The addition of a dielectric substance increases the capacitance of a group of charged parallel plates. Since the dielectric lowers the effective electric field, the capacitance is inversely proportional to the electric field between the plates. We can use the formula of capacitance for a parallel plate capacitor with and without the dielectric. Taking the ratio, we can get the value of the dielectric constant of the wax.

Formula:

The capacitance value between two plates filled with a medium, $C=\frac{{\epsilon }_{0}KA}{d}$ …(i)

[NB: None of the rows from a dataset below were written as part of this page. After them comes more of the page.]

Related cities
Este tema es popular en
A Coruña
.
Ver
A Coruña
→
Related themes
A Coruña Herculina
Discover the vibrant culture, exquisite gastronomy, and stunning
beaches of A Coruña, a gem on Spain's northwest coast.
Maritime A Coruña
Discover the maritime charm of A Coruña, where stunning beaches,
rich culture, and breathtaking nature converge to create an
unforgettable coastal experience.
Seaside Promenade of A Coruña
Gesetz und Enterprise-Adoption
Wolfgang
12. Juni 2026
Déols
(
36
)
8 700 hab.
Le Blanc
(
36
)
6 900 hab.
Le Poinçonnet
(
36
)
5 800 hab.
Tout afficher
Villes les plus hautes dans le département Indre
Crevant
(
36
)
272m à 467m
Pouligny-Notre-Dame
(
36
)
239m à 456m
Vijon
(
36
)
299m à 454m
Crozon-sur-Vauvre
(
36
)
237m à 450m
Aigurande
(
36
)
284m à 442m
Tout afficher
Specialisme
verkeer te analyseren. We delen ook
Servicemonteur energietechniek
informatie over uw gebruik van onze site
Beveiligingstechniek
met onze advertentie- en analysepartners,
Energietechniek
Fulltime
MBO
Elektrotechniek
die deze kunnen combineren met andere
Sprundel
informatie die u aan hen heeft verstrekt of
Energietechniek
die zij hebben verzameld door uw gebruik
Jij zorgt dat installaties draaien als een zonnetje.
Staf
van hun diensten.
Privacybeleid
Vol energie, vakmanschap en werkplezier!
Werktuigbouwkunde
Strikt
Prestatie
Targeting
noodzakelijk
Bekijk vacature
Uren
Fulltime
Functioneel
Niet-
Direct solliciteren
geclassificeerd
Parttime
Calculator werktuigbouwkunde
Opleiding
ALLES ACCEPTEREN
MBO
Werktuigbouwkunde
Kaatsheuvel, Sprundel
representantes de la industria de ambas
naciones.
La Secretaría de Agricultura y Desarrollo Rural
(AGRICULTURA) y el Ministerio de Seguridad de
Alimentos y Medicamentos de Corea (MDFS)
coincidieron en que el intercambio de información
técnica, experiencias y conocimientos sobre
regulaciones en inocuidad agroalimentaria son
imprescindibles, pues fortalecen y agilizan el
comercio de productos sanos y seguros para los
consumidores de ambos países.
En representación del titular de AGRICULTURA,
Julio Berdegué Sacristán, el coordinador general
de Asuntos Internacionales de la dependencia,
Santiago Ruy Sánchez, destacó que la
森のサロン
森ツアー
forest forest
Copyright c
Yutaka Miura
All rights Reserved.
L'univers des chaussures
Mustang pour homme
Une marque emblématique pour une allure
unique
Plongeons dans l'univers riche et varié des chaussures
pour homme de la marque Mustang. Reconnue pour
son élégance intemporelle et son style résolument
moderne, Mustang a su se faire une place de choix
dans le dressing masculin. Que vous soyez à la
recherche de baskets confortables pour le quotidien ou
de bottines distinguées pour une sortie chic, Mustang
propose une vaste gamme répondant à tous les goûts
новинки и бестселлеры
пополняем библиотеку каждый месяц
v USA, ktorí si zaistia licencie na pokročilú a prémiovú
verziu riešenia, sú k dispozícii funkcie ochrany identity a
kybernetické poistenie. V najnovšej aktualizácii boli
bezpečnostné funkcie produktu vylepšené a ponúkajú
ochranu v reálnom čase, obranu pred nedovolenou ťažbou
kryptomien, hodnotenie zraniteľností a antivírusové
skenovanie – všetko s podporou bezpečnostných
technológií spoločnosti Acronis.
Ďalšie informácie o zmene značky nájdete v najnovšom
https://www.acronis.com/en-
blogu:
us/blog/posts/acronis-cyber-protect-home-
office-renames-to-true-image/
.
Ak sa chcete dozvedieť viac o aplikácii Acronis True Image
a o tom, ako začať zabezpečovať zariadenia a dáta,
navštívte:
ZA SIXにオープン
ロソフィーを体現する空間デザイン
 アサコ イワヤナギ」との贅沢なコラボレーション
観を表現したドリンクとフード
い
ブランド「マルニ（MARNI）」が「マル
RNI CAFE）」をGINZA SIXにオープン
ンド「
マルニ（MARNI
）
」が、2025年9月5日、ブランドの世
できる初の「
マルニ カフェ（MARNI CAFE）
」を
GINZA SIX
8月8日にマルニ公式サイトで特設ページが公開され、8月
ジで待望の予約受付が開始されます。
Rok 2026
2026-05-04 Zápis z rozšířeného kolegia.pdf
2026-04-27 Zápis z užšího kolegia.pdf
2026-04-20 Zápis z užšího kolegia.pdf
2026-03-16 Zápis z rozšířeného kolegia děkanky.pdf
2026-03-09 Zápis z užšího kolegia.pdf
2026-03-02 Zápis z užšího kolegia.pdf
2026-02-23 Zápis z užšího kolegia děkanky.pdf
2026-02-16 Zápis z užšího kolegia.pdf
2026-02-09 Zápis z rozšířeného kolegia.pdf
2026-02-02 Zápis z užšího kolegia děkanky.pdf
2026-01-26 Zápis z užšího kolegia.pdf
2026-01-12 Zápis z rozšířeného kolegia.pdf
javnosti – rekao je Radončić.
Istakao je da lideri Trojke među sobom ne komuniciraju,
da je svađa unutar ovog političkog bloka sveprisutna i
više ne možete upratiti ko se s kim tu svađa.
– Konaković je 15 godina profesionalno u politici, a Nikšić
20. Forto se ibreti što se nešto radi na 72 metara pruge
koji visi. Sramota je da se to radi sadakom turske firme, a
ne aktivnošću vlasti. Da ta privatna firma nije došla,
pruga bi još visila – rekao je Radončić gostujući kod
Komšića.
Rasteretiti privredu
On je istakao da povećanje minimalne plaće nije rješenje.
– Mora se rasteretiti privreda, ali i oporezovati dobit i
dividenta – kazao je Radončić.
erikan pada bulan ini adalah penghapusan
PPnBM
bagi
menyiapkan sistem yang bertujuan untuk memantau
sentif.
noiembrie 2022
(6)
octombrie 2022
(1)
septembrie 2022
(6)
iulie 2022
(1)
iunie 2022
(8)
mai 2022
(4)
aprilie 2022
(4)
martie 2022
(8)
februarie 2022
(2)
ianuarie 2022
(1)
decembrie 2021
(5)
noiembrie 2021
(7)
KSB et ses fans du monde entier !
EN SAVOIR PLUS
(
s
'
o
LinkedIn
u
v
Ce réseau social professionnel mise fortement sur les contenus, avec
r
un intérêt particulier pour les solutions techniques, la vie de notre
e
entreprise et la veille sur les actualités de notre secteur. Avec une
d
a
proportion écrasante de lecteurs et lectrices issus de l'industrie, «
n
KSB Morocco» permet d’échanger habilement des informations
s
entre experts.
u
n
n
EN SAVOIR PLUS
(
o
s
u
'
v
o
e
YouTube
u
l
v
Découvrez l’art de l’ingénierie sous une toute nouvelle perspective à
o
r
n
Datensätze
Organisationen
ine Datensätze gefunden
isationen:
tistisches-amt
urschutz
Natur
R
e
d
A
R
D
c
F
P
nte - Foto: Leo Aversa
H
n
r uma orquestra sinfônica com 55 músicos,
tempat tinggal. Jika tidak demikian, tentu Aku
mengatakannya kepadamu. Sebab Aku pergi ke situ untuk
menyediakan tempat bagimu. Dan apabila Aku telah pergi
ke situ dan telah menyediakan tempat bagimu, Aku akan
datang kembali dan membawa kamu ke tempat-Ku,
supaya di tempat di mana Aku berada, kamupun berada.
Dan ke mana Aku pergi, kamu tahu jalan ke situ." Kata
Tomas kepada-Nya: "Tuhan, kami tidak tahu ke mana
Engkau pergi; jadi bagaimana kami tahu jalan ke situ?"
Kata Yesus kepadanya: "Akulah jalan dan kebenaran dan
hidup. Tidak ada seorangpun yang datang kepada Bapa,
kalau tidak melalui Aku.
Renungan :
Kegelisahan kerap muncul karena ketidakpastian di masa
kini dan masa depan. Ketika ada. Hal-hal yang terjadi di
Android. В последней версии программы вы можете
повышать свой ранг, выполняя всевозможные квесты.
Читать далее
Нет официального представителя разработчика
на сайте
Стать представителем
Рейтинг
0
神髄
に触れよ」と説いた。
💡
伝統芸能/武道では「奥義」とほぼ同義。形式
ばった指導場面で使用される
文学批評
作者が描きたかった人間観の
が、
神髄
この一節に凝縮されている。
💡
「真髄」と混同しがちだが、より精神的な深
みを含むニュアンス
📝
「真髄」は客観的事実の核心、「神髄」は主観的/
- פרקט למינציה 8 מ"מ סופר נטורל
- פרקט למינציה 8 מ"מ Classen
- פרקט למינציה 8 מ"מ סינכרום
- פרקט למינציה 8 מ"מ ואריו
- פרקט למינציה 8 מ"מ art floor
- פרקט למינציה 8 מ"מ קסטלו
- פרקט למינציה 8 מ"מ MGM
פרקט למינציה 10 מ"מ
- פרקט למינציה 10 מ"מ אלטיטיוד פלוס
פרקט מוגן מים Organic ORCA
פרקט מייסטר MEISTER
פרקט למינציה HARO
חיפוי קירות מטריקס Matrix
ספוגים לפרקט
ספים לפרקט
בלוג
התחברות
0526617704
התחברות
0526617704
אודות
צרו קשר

Here,${\epsilon }_0$ is permittivity of the free space, k is dielectric constant, A is area of cross section and is separation between the plates.

Taking the ratio of capacitance of a parallel plate capacitor with dielectric and without dielectric (that is for air, $\kappa =1$), we can the dielectric constant value of the wax as follows: (For new capacitance, separation doubles)

$$\begin{gathered} \frac{C_K}{C_0}=\frac{{\displaystyle \frac{{\epsilon }_{0}kA}{2d}}}{\frac{{\epsilon }_{0}A}{d}} \\ \frac{C_K}{C_0}=\frac{k}{2} \\ k=\frac{2C_K}{C_0} \\ =2\times \frac{2.6pF}{1.3pF} \\ =4 \end{gathered}$$

Hence, the value of the dielectric constant is 4 .